The next part of her journey was spent in Calcutta, India. Here she taught at Saint Mary’s High School for Girls. She learned to speak Bengali and Hindi and her mission was to alleviate poverty through education. Six years later she took her Final Vows to a life of poverty, chastity and obedience. It was at that time she added the title of Mother to her name. After teaching at St. Mary’s school for girls in India for seventeen years, she received a “call within a call.” This took her life in a new direction. On September 10, 1946, on a train ride from Calcutta to the Himalayan foothills bound for a retreat, Christ spoke to her again. He told her to abandon teaching and care for the poorest and sickest in the slums of Calcutta. Listening to the call of Jesus was the easiest part because convincing those in authority over her was a tall order. Since she had taken the oath of obedience, she could not venture out on her own without permission. She had to lobby the authorities, which she did tirelessly for a year and a half. Finally, in 1948 it was approved and she developed a new order called The Sisters of Charity. She donned a blue and white sari, which became the trademark of her order, and she headed for the streets of Calcutta. Her mission: to care for the unwanted. Her order established a hospice for the dying, new centers for the blind, aged and disabled, as well as, a leper colony. This venture had an enormous worldwide impact. She received the Nobel Peace Prize for her humanitarian work. The Sisters of Charity continue to carry on her work around the globe today. Mother Teresa was awarded the Jewel of India, the highest honor given to an Indian civilian. The Soviet Union bestowed on her the Gold Medal of the Soviet Peace Committee
The discovery after her death is what made her a saint in my eyes. To those she served, her eyes were filled with light and love. Her delightful sense of humor was playful especially with the children she cherished. At times she doubled over with laughter, and people remarked on the glow of peace on her face. However, after her death, those close to her revealed that she suffered for fifty years with what St John of the Cross described as the “dark night of the soul.” Although she heard Christ’s call on the train to the Himalayas, she felt the misery of being abandoned by God. Some liken this experience to a soldier who leaves his beloved behind to go to war. The warrior is confident that his lover will be faithful, so he continues doing what he must without any contact with the beloved. This describes Mother Teresa as she faithfully and slavishly served Jesus Christ while tending to the needs of the poorest of the poor in Calcutta and around the world. She reported a brief period of relief in 1958 when Jesus touched her heart. He came to her during a Mass celebrated shortly after the death of Pope Pius XII, the person who gave her permission to leave the Loreto sisters to work among the poor.
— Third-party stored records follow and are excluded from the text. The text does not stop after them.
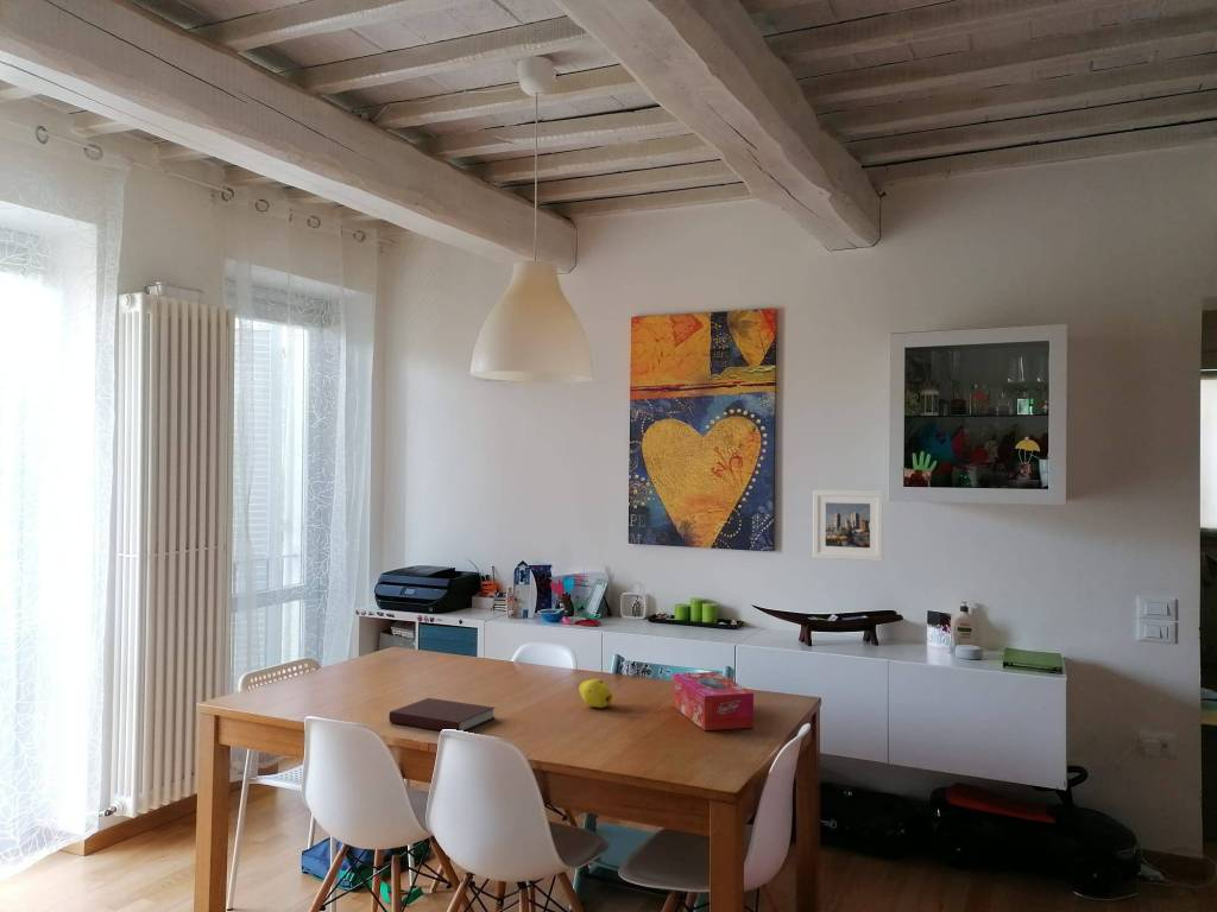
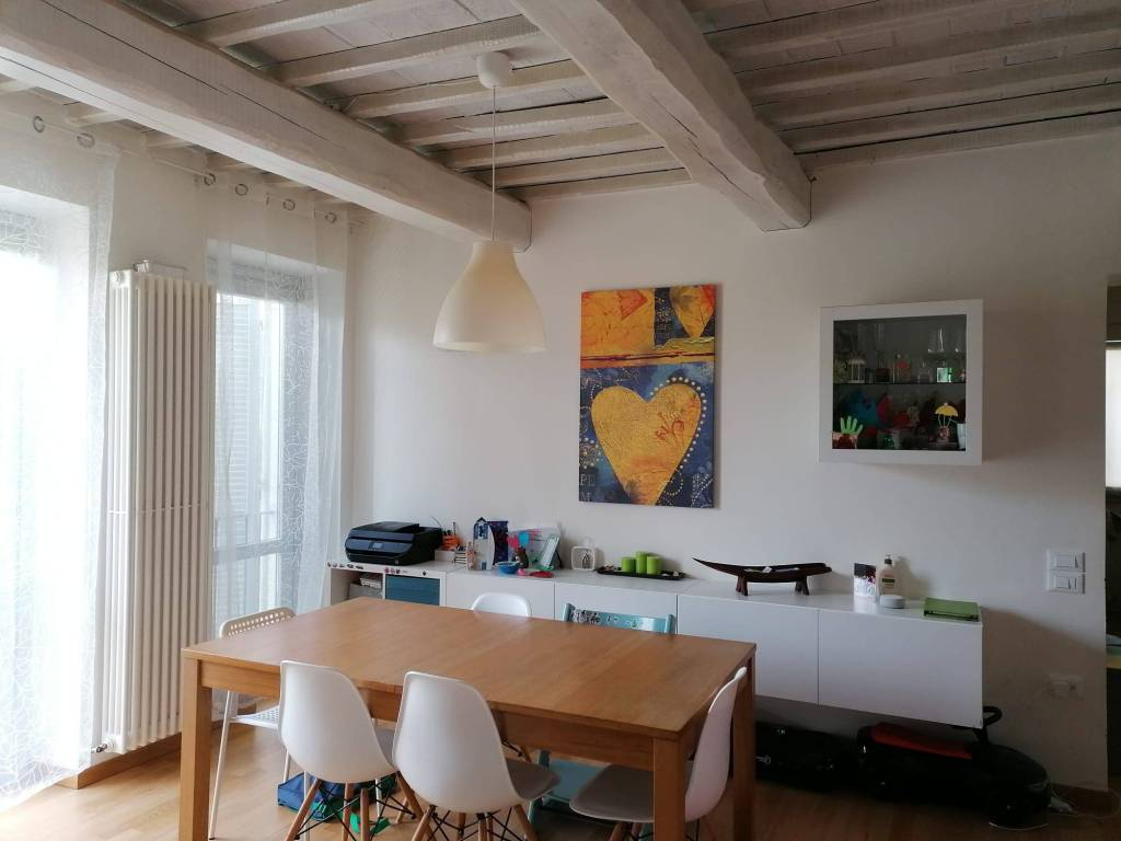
- notebook [387,697,496,733]
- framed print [812,489,885,563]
- tissue box [671,671,755,732]
- fruit [578,678,614,709]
“Today my soul is filled with love, with joy untold with an unbroken union of love.” But, just four weeks later, she again described the pain of abandonment to her spiritual director. “He is gone again, leaving me alone.” She lived in this darkness until the end of her life, and her secret life was a living hell. Some speculate that this profound sadness helped her empathize with those who were unwanted and alone. Whatever the reason, Saint Teresa soldiered on giving the world her best, which was a full measure of Christ’s love.